Hermeneutics is the science of interpreting a text or specially a sacred text and understanding it in human context.
Hermeneutics can loosely be defined as the theory or philosophy of the interpretation of menaing. It is a central topic in the philosophy of the social sciences, the philosophy of art and language and in literary criticism. This book, first published in 1980, gives a detailed overview and analysis of the main strands of contemporary hermeneutical thought. It includes a number of readings in order to give the reader a first-hand acquaintance with the subjects and the debates within it. [J. Bleicher, Contemporary Hermeneutics London, Routledge and Kegan Paul, 1980.]

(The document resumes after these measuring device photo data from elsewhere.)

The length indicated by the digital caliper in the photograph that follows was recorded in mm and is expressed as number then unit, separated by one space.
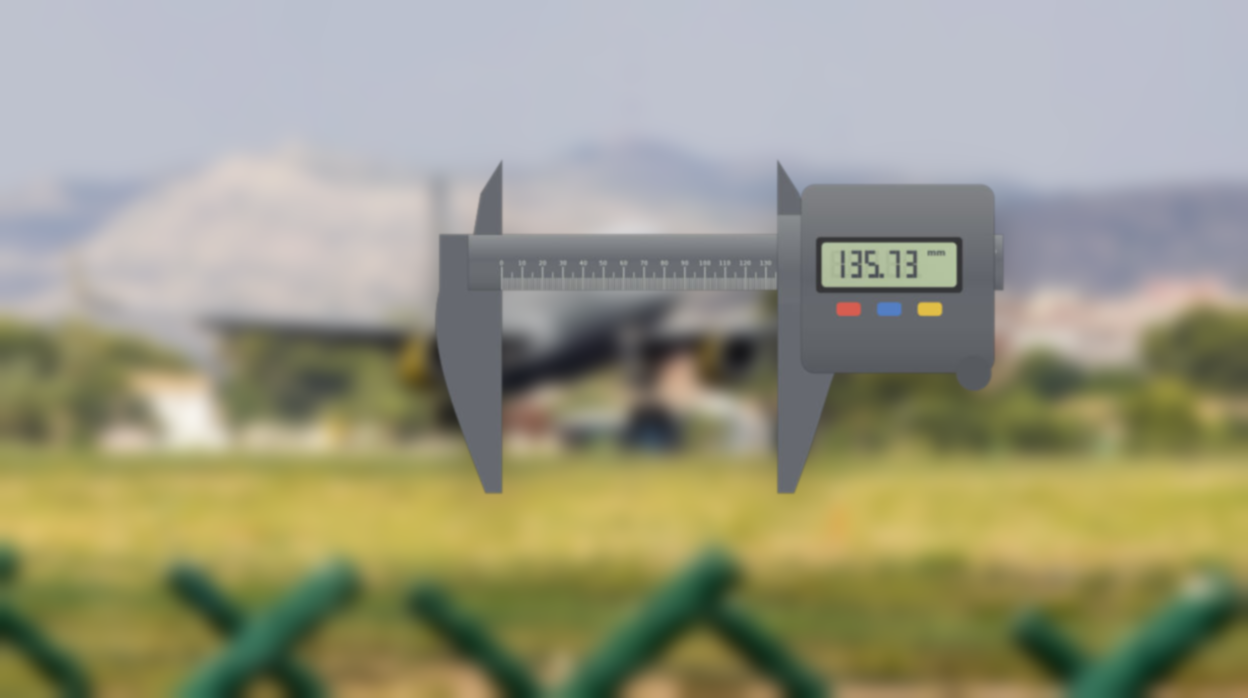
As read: 135.73 mm
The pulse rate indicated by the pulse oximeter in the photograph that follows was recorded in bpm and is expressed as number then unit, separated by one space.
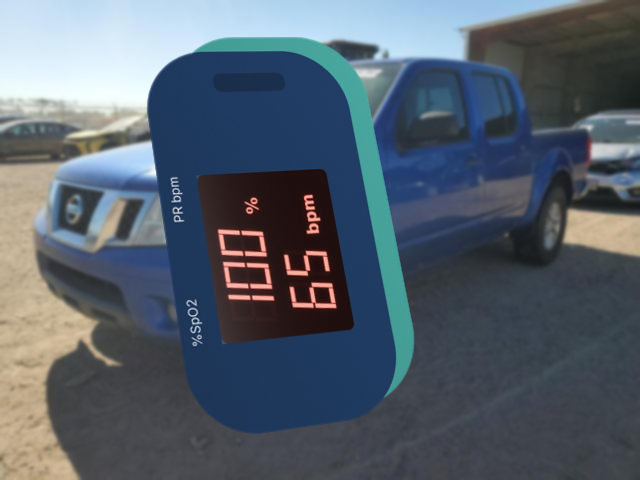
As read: 65 bpm
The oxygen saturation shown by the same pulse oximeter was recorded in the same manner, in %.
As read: 100 %
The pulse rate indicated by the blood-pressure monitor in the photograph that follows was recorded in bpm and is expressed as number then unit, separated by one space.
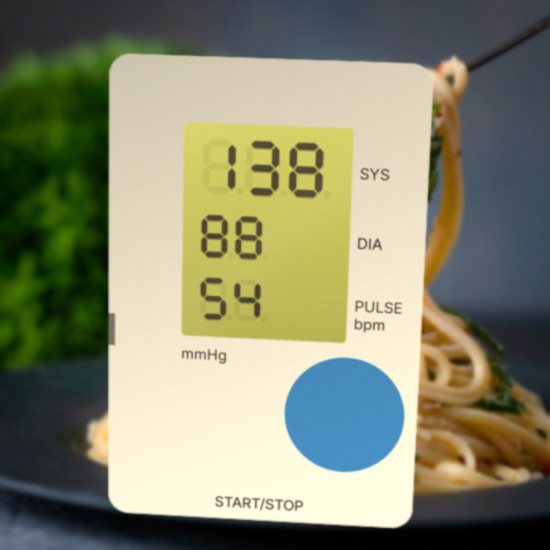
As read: 54 bpm
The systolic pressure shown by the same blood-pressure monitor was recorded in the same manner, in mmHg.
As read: 138 mmHg
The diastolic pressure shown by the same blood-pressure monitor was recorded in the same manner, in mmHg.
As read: 88 mmHg
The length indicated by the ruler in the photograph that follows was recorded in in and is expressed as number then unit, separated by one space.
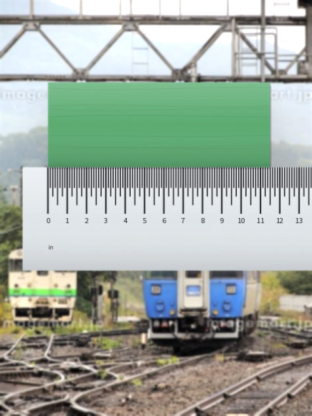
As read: 11.5 in
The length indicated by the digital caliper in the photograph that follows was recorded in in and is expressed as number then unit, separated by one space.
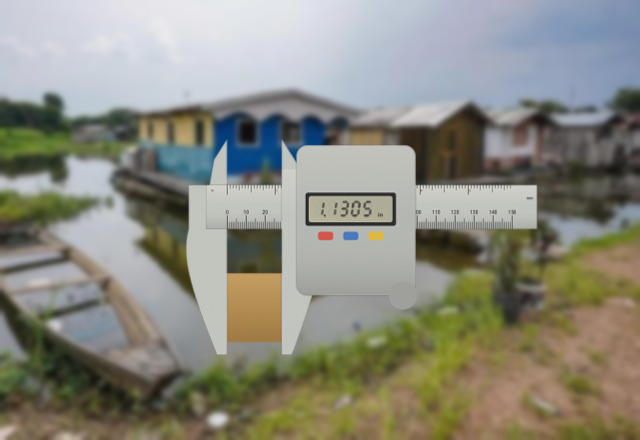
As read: 1.1305 in
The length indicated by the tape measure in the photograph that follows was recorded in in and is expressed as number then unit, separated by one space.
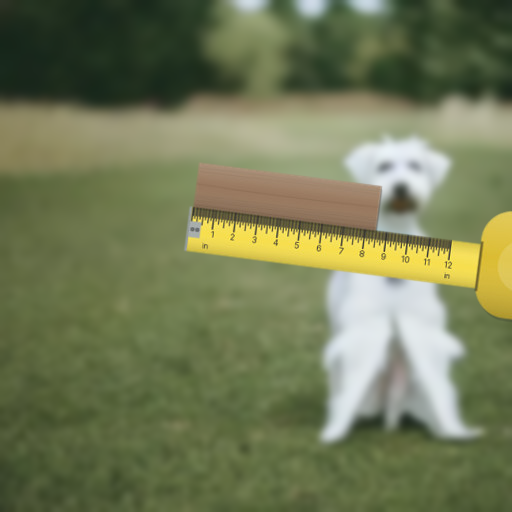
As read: 8.5 in
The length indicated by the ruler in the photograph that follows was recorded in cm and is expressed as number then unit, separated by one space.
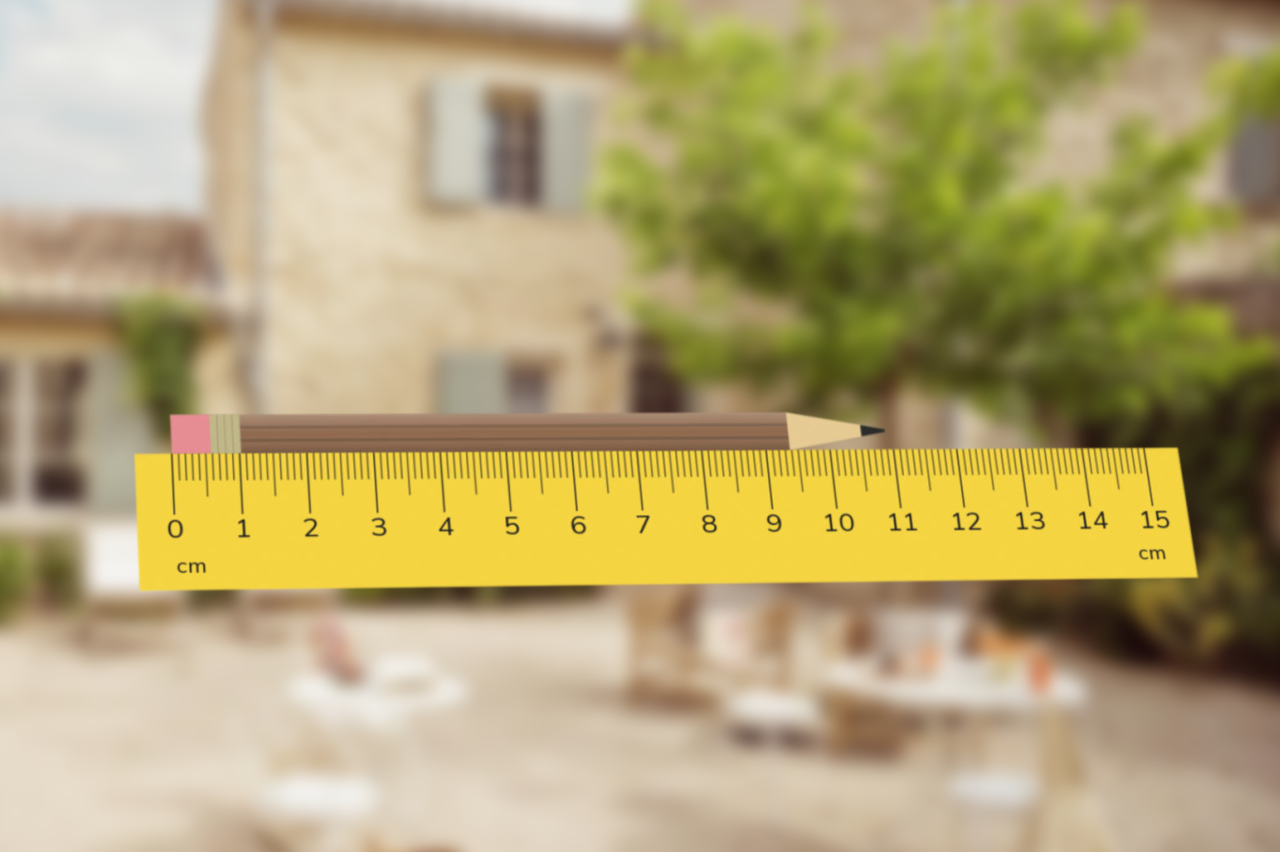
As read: 10.9 cm
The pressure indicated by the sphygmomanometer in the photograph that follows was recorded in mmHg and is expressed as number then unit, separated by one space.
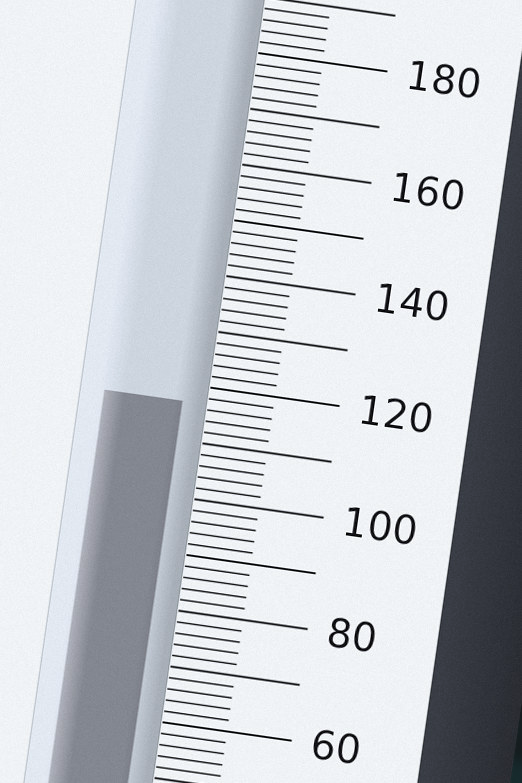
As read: 117 mmHg
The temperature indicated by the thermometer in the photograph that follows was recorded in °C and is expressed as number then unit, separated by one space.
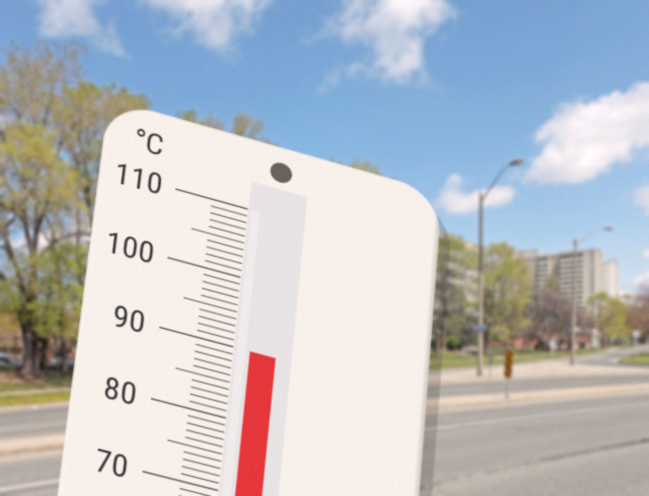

Contemporary hermeneutical thought is too important to allow legal scholars simply to cull its fancy jargon with the intent of adding some sparkle to familiar and ossified jurisprudential debates. The transformation of hermeneutics in this century has generated excitement among philosophers precisely because this transformation has the liberating potential of presenting traditional problems in a new light, whether they be problems of theology, history, literary criticism, or aesthetics. The growing number of legal scholars exploring the themes of contemporary hermeneutics do so with equal excitement; their aim is to rethink traditional jurisprudential debates and to reveal more faithfully the phenomenology of legal practice. Contemporary hermeneutics is especially relevant to the legal profession, whose practice reveals a commitment to the centrality of interpretation but also an awareness that interpretation cannot be cabined as a set of procedures or methods without obscuring the inherent connections oflaw, morals, politics, and history. [The New Legal Hermeneutics – Francis J. Mootz III-1994]
Hermeneutical thinking does not produce pat answers or easy solutions to difficult legal problems. Hermeneutics neither supplies a method for correctly reading texts nor underwrites an authoritative interpretation of any given text, legal or otherwise. . . . It is worth noting, however, that the activity of questioning and adopting a suspicious attitude toward authority is at the heart of hermeneutical discourse. Hermeneutics involves confronting the aporias that face us, and it attempts to undermine, at least in partial ways, the calm assurances transmitted by the received views and legal orthodoxies.